The decision to issue "muster" orders for 5,000 members of the Individual Ready Reserve, or IRR, is not a prelude to a new mobilization or deployment of reservists to Iraq, an Army spokesman said. Instead it is part of a new effort to fix an IRR call-up system that failed on multiple fronts early in the Iraq war.

One problem was that the Army simply could not contact many of its IRR members; it had allowed them to ignore the requirement that they notify the Army of a change in residence.
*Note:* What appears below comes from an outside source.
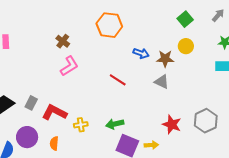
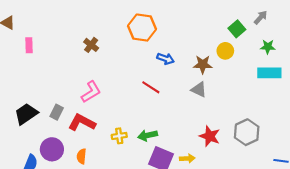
green square: (185, 19) -> (237, 29), moved
blue arrow: (141, 53) -> (166, 59), moved
pink L-shape: (69, 66) -> (91, 92), moved
yellow cross: (81, 125) -> (119, 136), moved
Some turned out to be deceased; others were physically unfit for duty or faced personal problems that barred them from serving.

To correct that the Army is now requiring that they show up in person for what it calls a one-day "physical muster." The idea is to ensure that when and if more IRR members are needed for Iraq or other active-duty deployments the Army will at least know which are fit for duty and where to find them.

The Army planned to announce the decision on Thursday.

Eventually all IRR members will get the order to report for screening; the first 5,000 are considered a test group.

IRR members are people who were honorably discharged after finishing their active-duty service but have not yet completed the eight-year commitment they made when they joined the Army. While in the IRR they are not required to train; they are not paid, and thus many believed they had no further active-duty obligation. Some are former officers who chose not to resign their commission and thus remained on the IRR rolls.

There are now about 78,000 members of the IRR, down from more than 110,000 three years ago.

An Army spokesman, Lt. Col. Bryan Hilferty, said the 5,000 who are receiving "muster" orders this month were picked at random, and they are not necessarily in line to get mobilized and sent to Iraq.

The first 5,000 will receive orders to report to one of four reserve centers — in Tacoma, Wash.; Fort Totten, N.Y.; Fort Meade, Md.; or Los Alamitos, Calif. — and will be paid a $176 stipend once they finish the one-day process, Gall said. All 5,000 live within a 50-mile radius of one of the reserve stations, he said.

The reporting is mandatory. It will begin in mid-July and run through August.

The last time the Army required IRR members to report to a reserve station for administrative processing was 2000, according to Raymond Gall, a spokesman for the Army's Human Resources Command in St. Louis. After that the Army considered it too expensive to repeat, but the Iraq experience changed Army minds.

"The IRR pool is not in the kind of shape we would like it to be," Gall said.

Prior to the Iraq war, IRR members were rarely called to active duty — and many believed they never would be called — but when the Army found itself stretched by unexpected combat demands in Iraq in the summer of 2004 it began issuing mobilization orders. Hundreds of surprised IRR members refused to report or simply ignored their mailed mobilization orders, and the Army realized it had lost control of the situation.

About 5,700 of the approximately 10,700 IRR members who have been sent mobilization orders over the past three years requested that their mobilization date be delayed or that they be exempt from service, and nearly 90 percent of those requests were granted by the Army, according to Army figures as of March 7.

There are now about 2,000 IRR members on active duty, mostly in Iraq.